Dir: Eytan Fox, 2005, Israel, 104 mins, English, Hebrew and German with English subtitles
Cast: Lior Ashkenazi, Knut Berger, Caroline Peters


This Israeli Nazi-chasing thriller bursts onto the screen with all the subtlety and panache of an educational film about international understanding aimed at 12 year olds.

Eyal (Ashkenazi) is an Israeli secret service agent fresh from the successful assassination of a Hamas leader - a hit carried out by injecting him with poison using a needle about the thickness of a marker pen. His new assignment is to baby sit Axel (Berger), a German tourist who may have links to an exiled Nazi war criminal. Posing as a tour guide he drives the young man to visit his sister Pia (Peters) on a kibbutz, where the three compare their views on the world.
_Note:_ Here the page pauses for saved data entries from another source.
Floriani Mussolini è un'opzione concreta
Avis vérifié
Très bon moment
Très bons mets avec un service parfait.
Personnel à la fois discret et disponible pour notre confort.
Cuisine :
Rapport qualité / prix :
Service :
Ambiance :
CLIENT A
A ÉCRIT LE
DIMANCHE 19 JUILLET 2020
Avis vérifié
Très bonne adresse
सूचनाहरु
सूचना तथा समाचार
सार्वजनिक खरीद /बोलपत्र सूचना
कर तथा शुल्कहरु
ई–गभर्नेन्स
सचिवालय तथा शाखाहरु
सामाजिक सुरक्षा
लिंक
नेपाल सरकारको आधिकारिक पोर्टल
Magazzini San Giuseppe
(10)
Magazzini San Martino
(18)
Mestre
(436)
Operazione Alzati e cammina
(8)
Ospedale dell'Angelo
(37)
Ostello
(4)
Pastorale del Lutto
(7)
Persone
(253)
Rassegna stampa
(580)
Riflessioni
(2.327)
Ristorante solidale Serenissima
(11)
Will the peace-loving Germans open Eyal's eyes to the hypocrisy of using revenge killing to right ancient wrongs? ... Well, would you like to guess?
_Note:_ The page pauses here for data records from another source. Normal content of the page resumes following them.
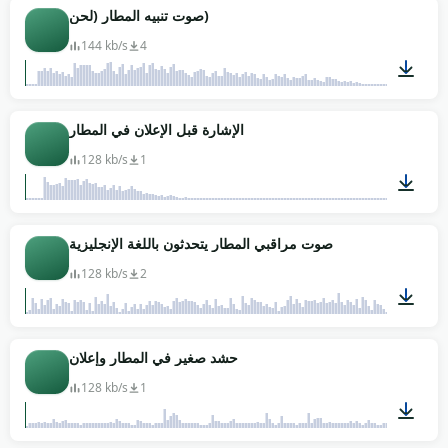
00:21
صوت تنبيه المطار (لحن)
144 kb/s
4
00:03
الإشارة قبل الإعلان في المطار
128 kb/s
1
00:05
صوت مراقبي المطار يتحدثون باللغة الإنجليزية
128 kb/s
2
01:59
حشد صغير في المطار وإعلان
128 kb/s
1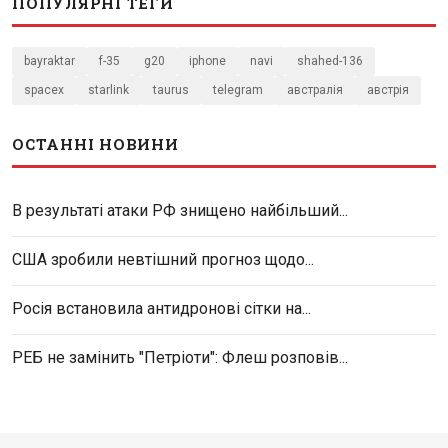
ПОПУЛЯРНІ ТЕГИ
bayraktar
f-35
g20
iphone
navi
shahed-136
spacex
starlink
taurus
telegram
австралія
австрія
ОСТАННІ НОВИНИ
В результаті атаки РФ знищено найбільший...
США зробили невтішний прогноз щодо...
Росія встановила антидронові сітки на...
РЕБ не замінить "Петріоти": Флеш розповів...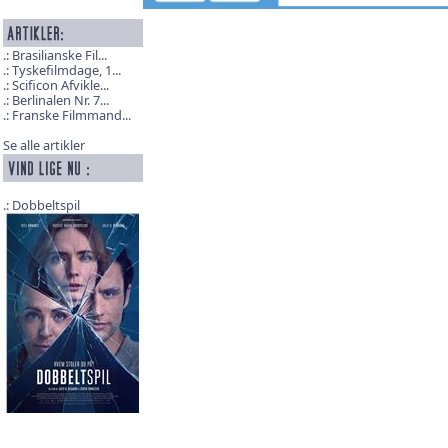
Brasilianske Fil...
Tyskefilmdage, 1...
Scificon Afvikle...
Berlinalen Nr. 7...
Franske Filmmand...
Se alle artikler
Dobbeltspil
There is the germ of a compelling story here, and Walk On Water is a commercial enough proposition to have already become the most financially successful Israeli film at the US box office ever. And to be fair Ashkenazi is an affable and appealing lead, who looks good on screen and tries to make the best he can of Eyal's exceedingly simple character arc.

But the script reads like it was adapted from a play for schools called 'Why Can't We All Get Along?’ perhaps from the repertoire of The League Of Gentlemen's crass 'Legz Akimbo Theatre Group'. Sesame Street skits offer more sophistication than some of the scenes here. And as the dialogue cycles between Hebrew, German and English, one cannot just blame awkwardly translated subtitles. As Eyal and Axel take a shower we hear, 'So they didn't circumcise you? Is everyone in Europe like that?' And when the two men urinate on a campfire to extinguish it, Axel gleefully exclaims, 'This is an interesting way to put out a campfire!' One wonders if the screenwriter has ever actually had a conversation with another human being.

The film oscillates between Israeli Tourist Board ads (Visit our reasonable markets! Swim in the beautiful Dead Sea!) and Frederick Forsyth-lite spy action. Following up his leads to Axel's parents' house, Eyal is invited to an upper class party attended by Germans so grotesque it's a surprise that they aren't shown torturing kittens and eating babies on swastika-shaped pieces of toast. And the ludicrous finale - in which the much pursued Nazi, turns out to be an ELDERLY man! Who is quite FRAIL! - telegraphs its emotional punchline from 100 paces.

It is possible that this sort of thing plays well in Israel. In fact a subplot concerning Axel's brief involvement with a gay Palestinian man is probably pretty groundbreaking in the Middle East's traditionally conservative social environment. But as a thriller it has too few thrills, and as a political essay it has too little insight. Walk On Water may have ambitions to rise above, but in truth it only splashes feebly and sinks beneath the waves.